## Текст документа
Мальчик отставил левую ногу назад и послушно отодвинулся от стены.

– Ну и?..

– М-мм… нет, ничего не могу разобрать, – произнес ребенок срывающимся от волнения голосом. – Ну зачем ты так со мной? – спросил он. – Что ты хочешь, чтобы я ответил? Пойми же, ведь я ничего не вижу.

Все более разочарованная укротительница схватила мальчика за плечи, оттащила его от стены еще метра на три и с нескрываемым раздражением снова задала вопрос:

– А сейчас?..

Мальчик стоял неподвижно, уставившись на стену; ответа не последовало. Он продолжал молчать. Прошло довольно много времени, и он больше не мог сдерживать эмоции. Он медленно повернул голову к своей мучительнице и произнес:

– Это просто круто, мам.

Лицо матери превратилось в одну сплошную улыбку, демонстрирующую превосходные зубы и духовную радость.

– Я не сомневалась, что тебе это понравится, дорогой, – ласково прощебетала она, заключив его в сверхжаркие объятия, уместные разве что если дитя чудом избежало гибели либо для демонстрации исключительного родительского удовлетворения поведением чада.

Мы по-прежнему оставались единственными посетителями в знаменитом зале Моне Музея современного искусства, но постепенно я начал сомневаться в своем существовании, поскольку мать и дитя абсолютно забыли о моем присутствии. Но вот мамаша освободила свою жертву, которая еще раз (и исключительно по собственной воле) повторила мучительное признание, и повернулась ко мне, смущенно улыбаясь, как это делают взрослые, когда домработница застает их танцующими голыми у себя на кухне под песенку «Незамужние дамы» в исполнении Бейонсе. И пояснила, что я стал свидетелем кульминации плана, который она вынашивала на протяжении многих месяцев, начиная с того самого момента, когда решила взять своего старшего сына (ему было лет десять) в Нью-Йорк, пока супруг оставался дома и присматривал за другими детьми.

Она решила, что это был ее единственный шанс внушить своему десятилетнему отпрыску любовь к трем гигантским полотнам Моне «Водяные лилии» («Нимфеи») (1920), развешанным по стенам зала. Это создает эффект полного погружения для любого зрителя, но только не для неискушенного мальчика, который попросту захлебывается в этих всплесках розового, пурпурного, фиолетового и зеленого. В чем и состоит сила поздних пейзажей Моне (на самом деле это и не пейзажи, лишь их отражения в воде, так что паренек наверняка пожалел, что не захватил с собой трубку для подводного плавания).

## Исходные данные
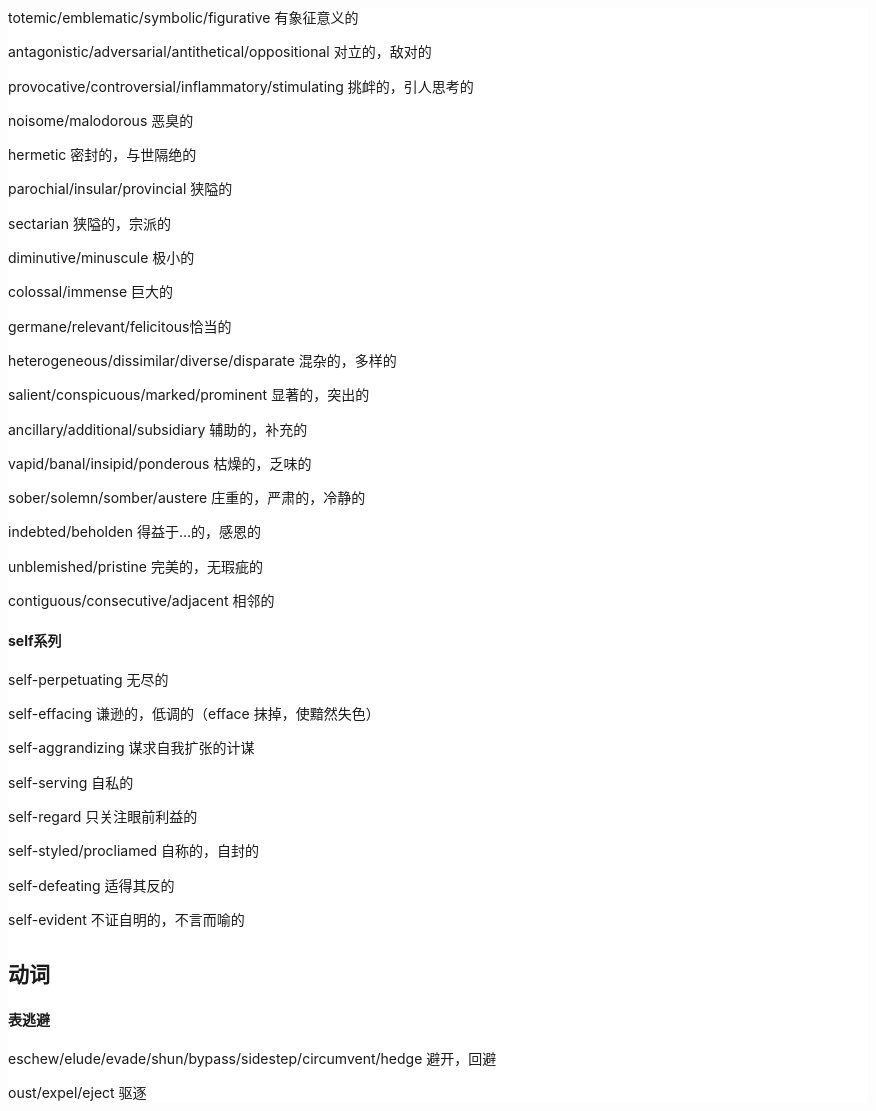 totemic/emblematic/symbolic/figurative 有象征意义的

antagonistic/adversarial/antithetical/oppositional 对立的，敌对的

provocative/controversial/inflammatory/stimulating 挑衅的，引人思考的

noisome/malodorous 恶臭的

hermetic 密封的，与世隔绝的

parochial/insular/provincial 狭隘的

sectarian 狭隘的，宗派的

diminutive/minuscule 极小的

colossal/immense 巨大的

germane/relevant/felicitous恰当的

heterogeneous/dissimilar/diverse/disparate 混杂的，多样的

salient/conspicuous/marked/prominent 显著的，突出的

ancillary/additional/subsidiary 辅助的，补充的

vapid/banal/insipid/ponderous 枯燥的，乏味的

sober/solemn/somber/austere 庄重的，严肃的，冷静的

indebted/beholden 得益于…的，感恩的

unblemished/pristine 完美的，无瑕疵的

contiguous/consecutive/adjacent 相邻的

#### self系列

self-perpetuating 无尽的

self-effacing 谦逊的，低调的（efface 抹掉，使黯然失色）

self-aggrandizing 谋求自我扩张的计谋

self-serving 自私的

self-regard 只关注眼前利益的

self-styled/procliamed 自称的，自封的

self-defeating 适得其反的

self-evident 不证自明的，不言而喻的

## 动词

#### 
#### 表逃避

eschew/elude/evade/shun/bypass/sidestep/circumvent/hedge 避开，回避

oust/expel/eject 驱逐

## Что сделать
**A)** Какие цвета перечислены в тексте документа при описании полотен Моне «Водяные лилии»? Назовите все.
**B)** Продолжите рассказ о матери с сыном в зале Моне, начав сразу после его последнего предложения.

## Ответы по пунктам
**A)** Розовый, пурпурный, фиолетовый, зеленый.

**B)**
Уже на закате жизни Клод Моне (1840–1926) написал этот триптих общей шириной около 13 метров, в течение долгих дней, месяцев и лет созерцая любимый парковый пруд у себя дома в Живерни. Именно эта изменчивая игра света на водной поверхности так поразила воображение пожилого художника. Пусть зрение его и ухудшалось, но ясный ум и умение обращаться с красками по-прежнему оставались при нем. Так же как и склонность к новаторству. Традиционный пейзаж помещает зрителя в некую идеальную точку обзора, задавая четкие визуальные ориентиры, чего не скажешь о «величественных декорациях» позднего Моне, когда мы оказываемся посреди пруда, не имеющего ни границ, ни углов, среди зарослей ирисов и кувшинок, так что ничего не остается, кроме как целиком отдаться гипнотической власти цвета.

Скорее всего подобную странную идею мамаше навеяли книжки с 3D-графикой, на которых одно время помешались все дети, хотя нормальные взрослые (вроде меня) их так и не осилили. Очевидно, они и навели ее на мысль (мстительную?) неожиданно закрыть сыну глаза руками и подвести к холсту настолько близко, насколько возможно, а потом заставить медленно отступать назад. Мать, вероятно, надеялась, что именно так кипящая цветом палитра Моне явится перед сыном во всем своем очевидном великолепии и запомнится на всю жизнь.

Тем временем дама продолжала вести – на мой взгляд, с излишней откровенностью – то, что со стороны выглядело агрессивной психологической обработкой собеседника. Мне она зачем-то рассказала, что познакомилась с отцом мальчика в Нью-Йорке и что вскоре после посещения Музея современного искусства выяснилось, что их живописные вкусы не совсем совпадают. Оказывается, ее будущий супруг восхищался «капельной техникой» Джексона Поллока и восторгался «живописью действия» американского экспрессиониста, в то время как сама она считала эти работы незрелыми и технически, и интеллектуально, признавая, правда, что в их с мужем пристрастиях есть немало общего. А теперь сыну предстояло усвоить, что руководствоваться следует именно ее вкусом. И когда мальчик повернулся к ней и она услышала его слова, то поняла: план удался.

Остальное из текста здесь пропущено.